Malcolm pointed his forefinger at a hyena whose agate eyes glittered greedily from a nearby clump of grass. He clicked his tongue. Like a ruminating goat, he waggled his chin whiskers. In light of our predicament, my scruples about using the pistol again at last struck me as misplaced.

“All right,” I said grudgingly.

And drew my pistol from my holster. And, as Pete Grier had once used a spotlight to murder a defenseless deer, took full advantage of the moon to shoot that offal-eating brigand between the eyes.

The report, echoing away, had an orgasmic quality. I felt drained and unaccountably saddened by the hyena’s death.

The other hyenas, along with a pair of scruffy vultures that belatedly managed to get airborne had already hightailed it, but I fired off the remainder of my clip, anyway.

Malcolm clung almost cravenly to the tree during this fusillade, but afterward, our besiegers dispersed, swung to the ground and ran along the water’s edge like a man emancipated from bondage. I slid the hot machine back into its holster and watched the other Minids descend from the surrounding trees. Soon they were all on the ground. Some of them—mostly males—ventured out onto the prairie to examine the corpse of the hyena I had shot. I, however, stayed upstairs, determined to keep the watch that Malcolm had abandoned.

“Look, I’m not going to do this all the time,” I informed the Minids. “But it does work when we need it, doesn’t it?”

The women and children turned dubious, moonlit faces upward, while Roosevelt, Fred, and Malcolm squatted beside the hyena with lava cobbles and pieces of chert, flaking these into tools with which to butcher the carcass. Morning was still many hours off, but they seemed disinclined to surrender my kill to the vultures by coming back to the thicket for a little well-earned shuteye. I watched them working without envy or appetite.
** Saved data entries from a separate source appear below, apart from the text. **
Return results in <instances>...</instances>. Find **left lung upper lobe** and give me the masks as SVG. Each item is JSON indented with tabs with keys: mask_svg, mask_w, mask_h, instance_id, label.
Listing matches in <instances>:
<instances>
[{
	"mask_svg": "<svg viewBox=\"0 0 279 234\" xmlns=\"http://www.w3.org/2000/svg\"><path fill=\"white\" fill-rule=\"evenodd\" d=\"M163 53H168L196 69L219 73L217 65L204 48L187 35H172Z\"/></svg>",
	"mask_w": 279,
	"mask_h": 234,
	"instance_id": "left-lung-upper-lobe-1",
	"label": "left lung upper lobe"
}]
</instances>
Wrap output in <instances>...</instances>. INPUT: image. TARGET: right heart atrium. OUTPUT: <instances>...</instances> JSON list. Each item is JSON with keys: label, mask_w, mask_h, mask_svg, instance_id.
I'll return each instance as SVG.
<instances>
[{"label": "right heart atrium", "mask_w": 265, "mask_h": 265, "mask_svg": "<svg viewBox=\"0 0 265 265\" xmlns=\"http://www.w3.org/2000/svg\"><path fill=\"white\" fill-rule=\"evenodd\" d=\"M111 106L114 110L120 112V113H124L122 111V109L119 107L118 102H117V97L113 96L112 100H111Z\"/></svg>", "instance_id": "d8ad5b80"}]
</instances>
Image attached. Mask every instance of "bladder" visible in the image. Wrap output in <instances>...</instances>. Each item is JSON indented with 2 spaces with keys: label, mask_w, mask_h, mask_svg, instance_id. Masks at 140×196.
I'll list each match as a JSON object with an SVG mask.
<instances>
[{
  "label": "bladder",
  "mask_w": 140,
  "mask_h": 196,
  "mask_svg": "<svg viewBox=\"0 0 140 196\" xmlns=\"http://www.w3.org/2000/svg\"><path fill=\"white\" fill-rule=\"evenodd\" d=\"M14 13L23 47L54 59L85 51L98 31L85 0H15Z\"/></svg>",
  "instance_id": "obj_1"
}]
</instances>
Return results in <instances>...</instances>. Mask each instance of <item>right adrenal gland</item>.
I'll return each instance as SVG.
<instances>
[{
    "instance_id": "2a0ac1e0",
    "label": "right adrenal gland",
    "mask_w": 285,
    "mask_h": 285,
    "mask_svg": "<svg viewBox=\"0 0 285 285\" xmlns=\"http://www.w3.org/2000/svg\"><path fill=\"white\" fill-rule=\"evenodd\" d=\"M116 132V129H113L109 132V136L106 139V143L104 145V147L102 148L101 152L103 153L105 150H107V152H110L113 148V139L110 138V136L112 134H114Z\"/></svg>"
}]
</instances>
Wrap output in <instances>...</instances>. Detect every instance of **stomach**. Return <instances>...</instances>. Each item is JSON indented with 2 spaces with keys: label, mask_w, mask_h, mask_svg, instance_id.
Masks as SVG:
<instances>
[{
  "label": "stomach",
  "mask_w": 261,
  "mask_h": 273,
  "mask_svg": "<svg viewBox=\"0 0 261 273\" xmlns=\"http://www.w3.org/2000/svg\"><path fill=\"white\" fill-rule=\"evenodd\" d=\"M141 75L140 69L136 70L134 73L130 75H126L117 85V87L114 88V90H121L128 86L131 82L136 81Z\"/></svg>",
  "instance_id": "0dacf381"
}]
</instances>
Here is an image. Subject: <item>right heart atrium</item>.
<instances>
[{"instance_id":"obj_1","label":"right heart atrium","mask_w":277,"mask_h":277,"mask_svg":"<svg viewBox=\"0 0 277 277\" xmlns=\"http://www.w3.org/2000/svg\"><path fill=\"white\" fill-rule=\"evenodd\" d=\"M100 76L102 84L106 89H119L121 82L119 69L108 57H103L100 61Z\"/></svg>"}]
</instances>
More than likely I dozed. When I awoke, Fred was standing sentinel in another tree, and the remainder of our band had found sleeping spots on the ground. So many bodies lay about that the scene triggered thoughts of massacre or holocaust.

Fred made a cooing sound and pointed into the underbrush. Rousing myself, I saw nothing, only thorn trees and desolation under a falling moon. Fred continued to coo, and a moment later a shadow emerged from a thicket to the northeast. At the sight of this figure my heart began ker-chunking like an engine block whose bolts have shaken loose.

It was Helen.

I repressed the urge to halloo, to scramble down to meet her. The Minids deserved to sleep, and my rushing to Helen would inevitably rouse and perplex more than a few of them. My heart laboring noisily, I waited for her to pick her way across the intervening territory to our water hole. Fred, having alerted her to our position, stopped cooing, but Helen did not seem to make good progress toward us. Ordinarily she was light-footed and quick. What was taking her so long? Had she sustained some terrible injury?

No, she had not. Helen was carrying something, clutching it in front of her like an idol. It was a baby. I remembered the baboon infant that, some time ago, she had brought back from a foraging expedition.

That infant had not long survived its abduction, and if this was another stolen child, as it certainly appeared to be, the inarguable result of Helen’s frustrated maternal longings would be the poor creature’s death. Sweet Jesus, I thought, not again.

As quietly as I could, I went down to Helen and met her at the far side of the water hole. She handed me her darling, which was not a baboon but an australopithecine baby—from the africanus troop that had shadowed us all the way from New Helensburgh. The baby came willingly into my arms, and my first thought was that she resembled a human child in furry long johns. Her feet were more or less bare, and her knees—as if she had worn holes in her pajamas—were naked, calloused knots very like my own.